Quarenta e seis anos de história pendem para um lado
A Espanha lidera o retrospecto por 12 a 5, com 5 empates, em 22 confrontos desde 1921. A última vitória belga foi há 46 anos — 2 a 1 na Euro 1980. O encontro mais famoso é aquele que os torcedores belgas ainda mencionam: as quartas de final da Copa de 1986, no México, 1 a 1 após a prorrogação, Bélgica classificada por 5 a 4 nos pênaltis antes de Maradona encerrar o sonho. Desde então, o tráfego é de mão única: a Espanha venceu os últimos cinco confrontos com um agregado de 13 a 1, o mais recente um 2 a 0 em Bruxelas, em 2016.

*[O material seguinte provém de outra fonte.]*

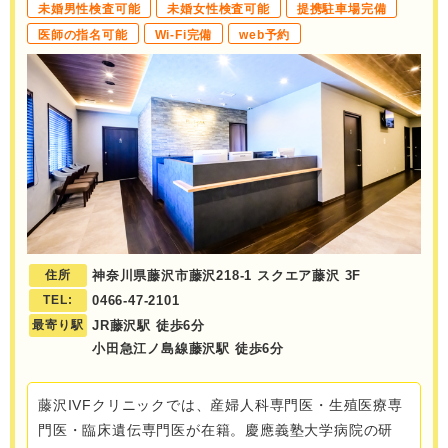
未婚男性検査可能
未婚女性検査可能
提携駐車場完備
医師の指名可能
Wi-Fi完備
web予約
住所
神奈川県藤沢市藤沢218-1 スクエア藤沢 3F
TEL:
0466-47-2101
最寄り駅
JR藤沢駅 徒歩6分
小田急江ノ島線藤沢駅 徒歩6分
藤沢IVFクリニックでは、産婦人科専門医・生殖医療専
門医・臨床遺伝専門医が在籍。慶應義塾大学病院の研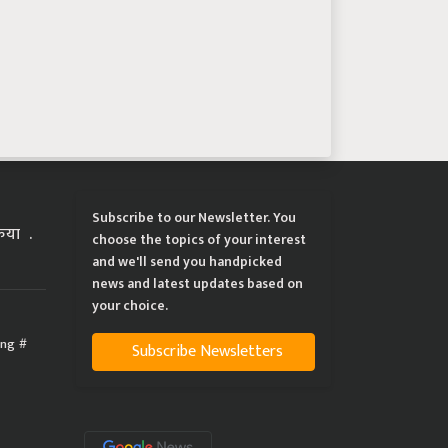
Subscribe to our Newsletter. You
्रिया
choose the topics of your interest
and we'll send you handpicked
news and latest updates based on
your choice.
ing
Subscribe Newsletters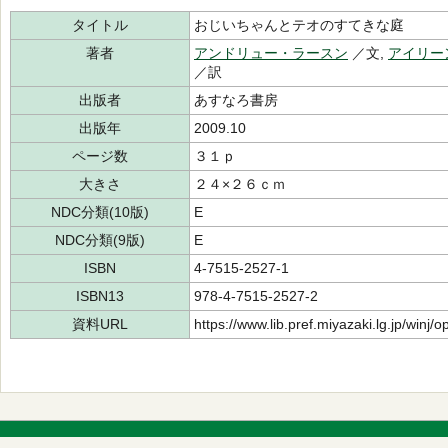
タイトル
おじいちゃんとテオのすてきな庭
著者
アンドリュー・ラースン
／文,
アイリー
／訳
出版者
あすなろ書房
出版年
2009.10
ページ数
３１ｐ
大きさ
２４×２６ｃｍ
NDC分類(10版)
E
NDC分類(9版)
E
ISBN
4-7515-2527-1
ISBN13
978-4-7515-2527-2
資料URL
https://www.lib.pref.miyazaki.lg.jp/winj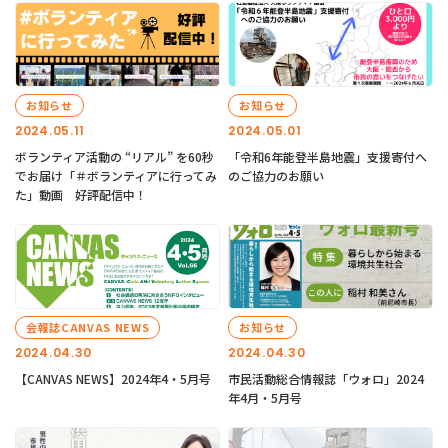
お知らせ
お知らせ
2024.05.11
2024.05.01
ボランティア活動の “リアル” を60秒
「令和6年能登半島地震」支援寄付へ
でお届け「＃ボランティアに行ってみ
のご協力のお願い
た」動画 好評配信中！
会報誌CANVAS NEWS
お知らせ
2024.04.30
2024.04.30
【CANVAS NEWS】2024年4・5月号
市民活動総合情報誌「ウォロ」2024
年4月・5月号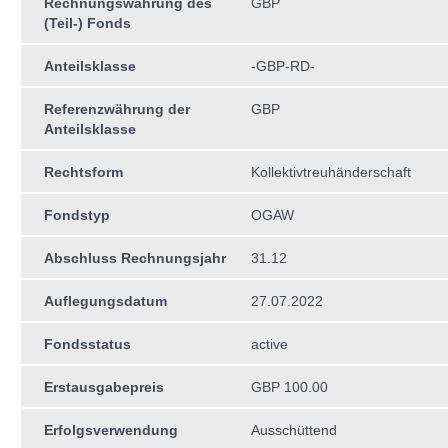
Rechnungswährung des
GBP
(Teil-) Fonds
Anteilsklasse
-GBP-RD-
Referenzwährung der
GBP
Anteilsklasse
Rechtsform
Kollektivtreuhän­derschaft
Fondstyp
OGAW
Abschluss Rechnungsjahr
31.12
Auflegungsdatum
27.07.2022
Fondsstatus
active
Erstausgabepreis
GBP 100.00
Erfolgsverwendung
Ausschüttend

Há também um padrão recente mais duro. Antes deste torneio, a Bélgica vinha de 14 jogos oficiais seguidos sem vencer contra seleções do top 20 da FIFA — com 10 derrotas — desde a vitória sobre Portugal na Euro 2020. O triunfo sobre os EUA derrubou muitas narrativas. Essa, não; o teste é hoje à noite.
O que diz nosso modelo — e o número que ninguém está comentando
Nosso modelo (Elo mais Dixon-Coles, rodado em simulação de Monte Carlo) precifica os 90 minutos assim: Espanha 51,3%, empate 27,2%, Bélgica 21,5%. A diferença de Elo é grande — Espanha 2010, Bélgica 1878.

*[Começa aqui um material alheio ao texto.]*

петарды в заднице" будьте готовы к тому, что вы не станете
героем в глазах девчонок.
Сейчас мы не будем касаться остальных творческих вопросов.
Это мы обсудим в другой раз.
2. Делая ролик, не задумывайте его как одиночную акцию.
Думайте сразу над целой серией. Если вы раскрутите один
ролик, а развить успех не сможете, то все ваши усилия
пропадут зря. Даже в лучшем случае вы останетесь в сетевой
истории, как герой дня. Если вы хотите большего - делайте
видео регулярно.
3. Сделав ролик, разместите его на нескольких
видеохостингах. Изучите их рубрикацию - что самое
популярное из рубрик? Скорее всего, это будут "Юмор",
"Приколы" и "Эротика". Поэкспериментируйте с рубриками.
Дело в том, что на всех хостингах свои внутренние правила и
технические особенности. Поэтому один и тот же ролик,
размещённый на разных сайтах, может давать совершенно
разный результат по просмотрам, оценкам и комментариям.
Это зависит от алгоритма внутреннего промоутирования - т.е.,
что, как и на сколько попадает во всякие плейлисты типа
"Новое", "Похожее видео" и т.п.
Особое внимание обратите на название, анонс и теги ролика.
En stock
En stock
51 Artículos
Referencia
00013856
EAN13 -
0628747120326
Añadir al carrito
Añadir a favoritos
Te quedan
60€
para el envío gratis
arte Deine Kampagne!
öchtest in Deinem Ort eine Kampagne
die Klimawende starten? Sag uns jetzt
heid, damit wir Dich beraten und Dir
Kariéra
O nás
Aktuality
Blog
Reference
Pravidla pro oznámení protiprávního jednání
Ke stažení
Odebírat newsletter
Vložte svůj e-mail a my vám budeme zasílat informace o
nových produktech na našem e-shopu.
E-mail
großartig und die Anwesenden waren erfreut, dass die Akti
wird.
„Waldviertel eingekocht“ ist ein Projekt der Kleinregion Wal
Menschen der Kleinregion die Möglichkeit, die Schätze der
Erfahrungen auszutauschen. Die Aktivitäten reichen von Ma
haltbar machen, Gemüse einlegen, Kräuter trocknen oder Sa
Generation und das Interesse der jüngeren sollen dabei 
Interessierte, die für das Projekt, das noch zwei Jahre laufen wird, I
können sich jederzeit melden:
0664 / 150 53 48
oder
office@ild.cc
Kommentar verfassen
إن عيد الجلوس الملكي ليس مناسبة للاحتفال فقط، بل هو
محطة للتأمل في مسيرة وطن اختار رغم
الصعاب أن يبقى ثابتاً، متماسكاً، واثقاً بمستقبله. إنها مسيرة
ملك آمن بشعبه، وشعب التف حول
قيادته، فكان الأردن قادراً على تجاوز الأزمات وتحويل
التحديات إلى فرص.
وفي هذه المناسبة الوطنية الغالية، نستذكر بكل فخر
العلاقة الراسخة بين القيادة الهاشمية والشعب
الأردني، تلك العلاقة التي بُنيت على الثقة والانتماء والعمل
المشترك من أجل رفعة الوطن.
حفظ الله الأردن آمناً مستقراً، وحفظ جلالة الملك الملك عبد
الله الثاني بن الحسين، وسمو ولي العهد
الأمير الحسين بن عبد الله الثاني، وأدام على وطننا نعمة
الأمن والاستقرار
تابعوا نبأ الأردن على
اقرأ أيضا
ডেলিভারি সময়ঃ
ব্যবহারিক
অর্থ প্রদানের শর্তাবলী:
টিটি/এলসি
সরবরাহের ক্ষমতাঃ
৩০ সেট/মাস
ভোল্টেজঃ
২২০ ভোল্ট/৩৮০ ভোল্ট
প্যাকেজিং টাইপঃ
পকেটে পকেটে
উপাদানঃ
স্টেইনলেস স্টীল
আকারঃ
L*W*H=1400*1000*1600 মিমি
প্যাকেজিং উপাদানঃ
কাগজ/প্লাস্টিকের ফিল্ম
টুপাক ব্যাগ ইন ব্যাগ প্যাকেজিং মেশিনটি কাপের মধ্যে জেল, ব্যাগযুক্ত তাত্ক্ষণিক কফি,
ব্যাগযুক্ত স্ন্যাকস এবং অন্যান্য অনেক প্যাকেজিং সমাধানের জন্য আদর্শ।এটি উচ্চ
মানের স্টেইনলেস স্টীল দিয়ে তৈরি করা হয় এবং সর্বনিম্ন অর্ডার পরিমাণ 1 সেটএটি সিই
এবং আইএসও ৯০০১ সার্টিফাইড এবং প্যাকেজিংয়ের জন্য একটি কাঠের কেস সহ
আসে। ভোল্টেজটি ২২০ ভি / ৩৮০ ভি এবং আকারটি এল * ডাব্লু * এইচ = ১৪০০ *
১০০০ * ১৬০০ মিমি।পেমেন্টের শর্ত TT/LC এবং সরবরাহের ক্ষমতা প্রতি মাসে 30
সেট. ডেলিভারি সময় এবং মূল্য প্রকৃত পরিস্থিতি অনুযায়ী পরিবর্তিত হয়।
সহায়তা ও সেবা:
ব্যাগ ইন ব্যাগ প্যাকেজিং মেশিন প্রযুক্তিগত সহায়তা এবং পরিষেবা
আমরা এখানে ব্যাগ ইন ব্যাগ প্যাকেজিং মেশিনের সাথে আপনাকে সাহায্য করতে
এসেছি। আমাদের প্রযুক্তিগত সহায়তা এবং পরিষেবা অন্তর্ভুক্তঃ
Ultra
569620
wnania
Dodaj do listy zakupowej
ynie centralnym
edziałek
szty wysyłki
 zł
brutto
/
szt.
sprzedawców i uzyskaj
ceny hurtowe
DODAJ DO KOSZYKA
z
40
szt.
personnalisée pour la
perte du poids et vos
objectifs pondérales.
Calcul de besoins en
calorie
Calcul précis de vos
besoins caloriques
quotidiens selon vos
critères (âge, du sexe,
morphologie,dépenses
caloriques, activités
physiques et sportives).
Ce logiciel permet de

Duas coisas saltam aos olhos. Primeiro, o mercado está visivelmente mais confiante na Espanha do que nós: o -163 da bet365 implica cerca de 62%, e a previsão do LiveScore é um 2 a 0 seco, citando o saldo de gols esperados de +1,55 da Espanha, o melhor do torneio, e os 0,64 de xG sofrido por 90 minutos. Nossos 51,3% são mais amigáveis ao caos — aqueles 27,2% de probabilidade de empate refletem o que os próprios resultados da Espanha contam. Três de seus cinco jogos foram decididos por um gol ou nenhum. O muro segura; as margens seguem estreitas.

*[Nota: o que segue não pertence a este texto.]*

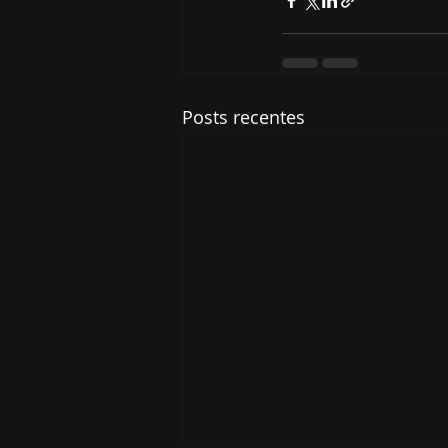
Posts recentes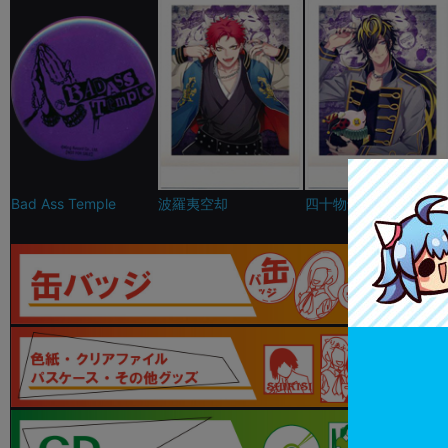
Bad Ass Temple
波羅夷空却
四十物十四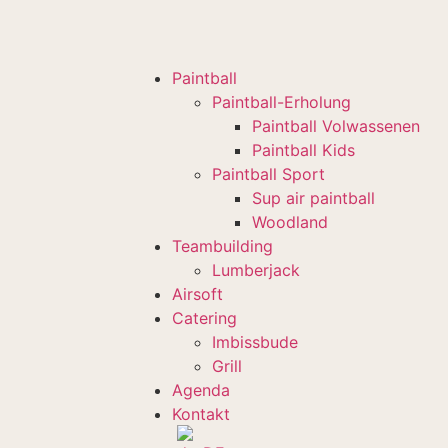
Paintball
Paintball-Erholung
Paintball Volwassenen
Paintball Kids
Paintball Sport
Sup air paintball
Woodland
Teambuilding
Lumberjack
Airsoft
Catering
Imbissbude
Grill
Agenda
Kontakt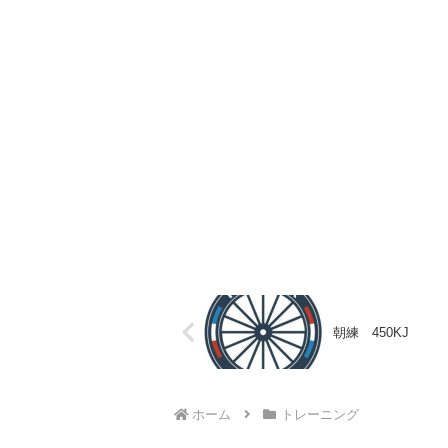
朝練 450KJ
ホーム
トレーニング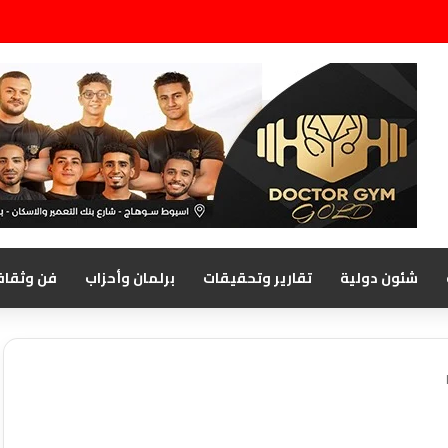
شئون دولية
تقارير وتحقيقات
برلمان وأحزاب
فن وثقاف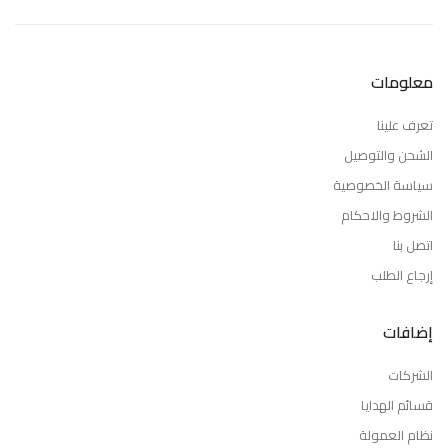
معلومات
تعرف علينا
الشحن والتوصيل
سياسة الخصوصية
الشروط والاحكام
اتصل بنا
إرجاع الطلب
إضافات
الشركات
قسائم الهدايا
نظام العمولة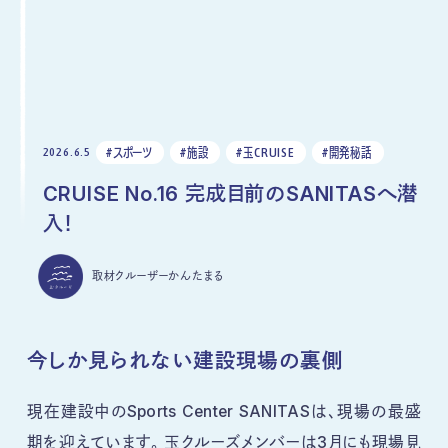
#スポーツ
#施設
#玉CRUISE
#開発秘話
2026.6.5
CRUISE No.16 完成目前のSANITASへ潜
入！
取材クルーザー
かんたまる
今しか見られない建設現場の裏側
現在建設中のSports Center SANITASは、現場の最盛
期を迎えています。 玉クルーズメンバーは3月にも現場見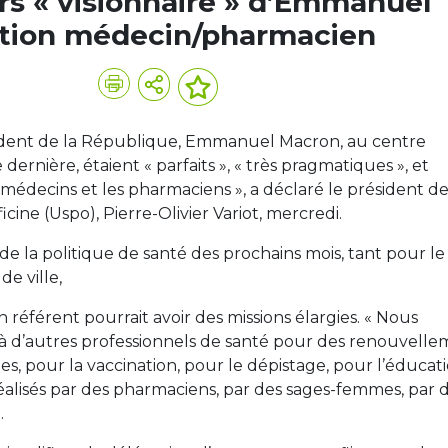
rs « visionnaire » d’Emmanuel
ation médecin/pharmacien
ident de la République, Emmanuel Macron, au centre
dernière, étaient « parfaits », « très pragmatiques », et
s médecins et les pharmaciens », a déclaré le président d
cine (Uspo), Pierre-Olivier Variot, mercredi.
 la politique de santé des prochains mois, tant pour le
e ville,
référent pourrait avoir des missions élargies. « Nous
 à d’autres professionnels de santé pour des renouvelle
, pour la vaccination, pour le dépistage, pour l’éducat
éalisés par des pharmaciens, par des sages-femmes, par 
.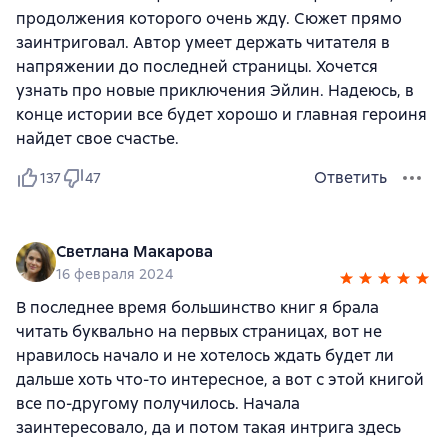
продолжения которого очень жду. Сюжет прямо
заинтриговал. Автор умеет держать читателя в
напряжении до последней страницы. Хочется
узнать про новые приключения Эйлин. Надеюсь, в
конце истории все будет хорошо и главная героиня
найдет свое счастье.
Ответить
137
47
Светлана Макарова
16 февраля 2024
В последнее время большинство книг я брала
читать буквально на первых страницах, вот не
нравилось начало и не хотелось ждать будет ли
дальше хоть что-то интересное, а вот с этой книгой
все по-другому получилось. Начала
заинтересовало, да и потом такая интрига здесь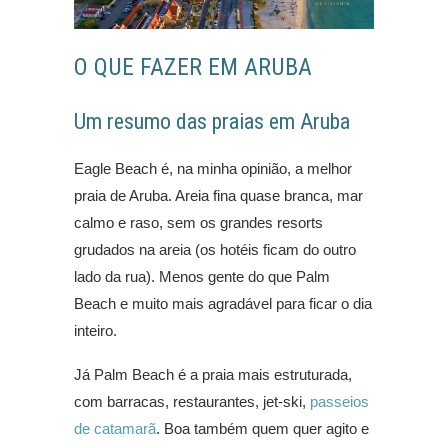
O QUE FAZER EM ARUBA
Um resumo das praias em Aruba
Eagle Beach é, na minha opinião, a melhor
praia de Aruba. Areia fina quase branca, mar
calmo e raso, sem os grandes resorts
grudados na areia (os hotéis ficam do outro
lado da rua). Menos gente do que Palm
Beach e muito mais agradável para ficar o dia
inteiro.
Já Palm Beach é a praia mais estruturada,
com barracas, restaurantes, jet-ski,
passeios
de catamarã
. Boa também quem quer agito e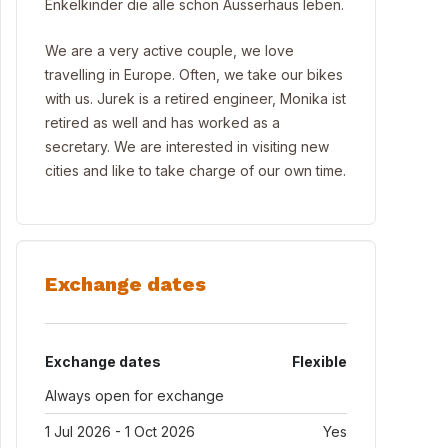
Enkelkinder die alle schon Ausserhaus leben.
We are a very active couple, we love
travelling in Europe. Often, we take our bikes
with us. Jurek is a retired engineer, Monika ist
retired as well and has worked as a
secretary. We are interested in visiting new
cities and like to take charge of our own time.
Exchange dates
Exchange dates
Flexible
Always open for exchange
1 Jul 2026 - 1 Oct 2026
Yes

Segundo, 21,5% não é um número de cortesia. É o mesmo tipo de cifra que nosso modelo atribuiu à Noruega antes de alguém levá-la a sério — nós dávamos aos noruegueses 2,4% de chance de título antes do torneio; estão em 4,6% agora e seguem vivos nesta chave. Cerca de um em cinco é um desfecho real e vivo, especialmente para uma equipe que já buscou uma desvantagem de 2 a 0 aos 86 minutos de um jogo de mata-mata.
E aqui está a manchete silenciosa da nossa simulação de título: a França, e não a Espanha, é agora a clara favorita ao troféu, com 32,3%, depois de despachar o Marrocos por 2 a 0 — cinco vitórias em cinco jogos, 14 gols marcados, o maior número entre os classificados às quartas. A Espanha vem em segundo com 20,0%, à frente de Inglaterra (19,3%) e Argentina (18,3%). A Bélgica aparece com 3,5%. Quem vencer hoje à noite cai direto nessa França na semifinal.
Nossa leitura
Uma hora alguém vai marcar na Espanha — 609 minutos são uma sequência, não uma lei da física. Mas tudo o que é mensurável diz que isso não acontece de um jeito que custe caro hoje à noite: a diferença de Elo, o perfil de xG, a ausência de Onana exatamente na zona onde Pedri e Olmo vivem, e 46 anos de retrospecto pendem para o time de vermelho. Nosso modelo faz da Espanha favorita sólida, mas não esmagadora, com 51,3%, e o empate (27,2%) é a alternativa mais viva — ou seja: espere a classificação da Espanha, espere um jogo mais apertado e com menos gols do que o consenso de 2 a 0 do mercado, e não se espante se a decisão ficar para os dez minutos finais. Costuma ser assim com esta Espanha. Pergunte a Portugal.
A bola rola às 19:00 UTC (12:00 no horário do Pacífico) no SoFi Stadium, em Los Angeles. O vencedor encontra a França do outro lado do zero.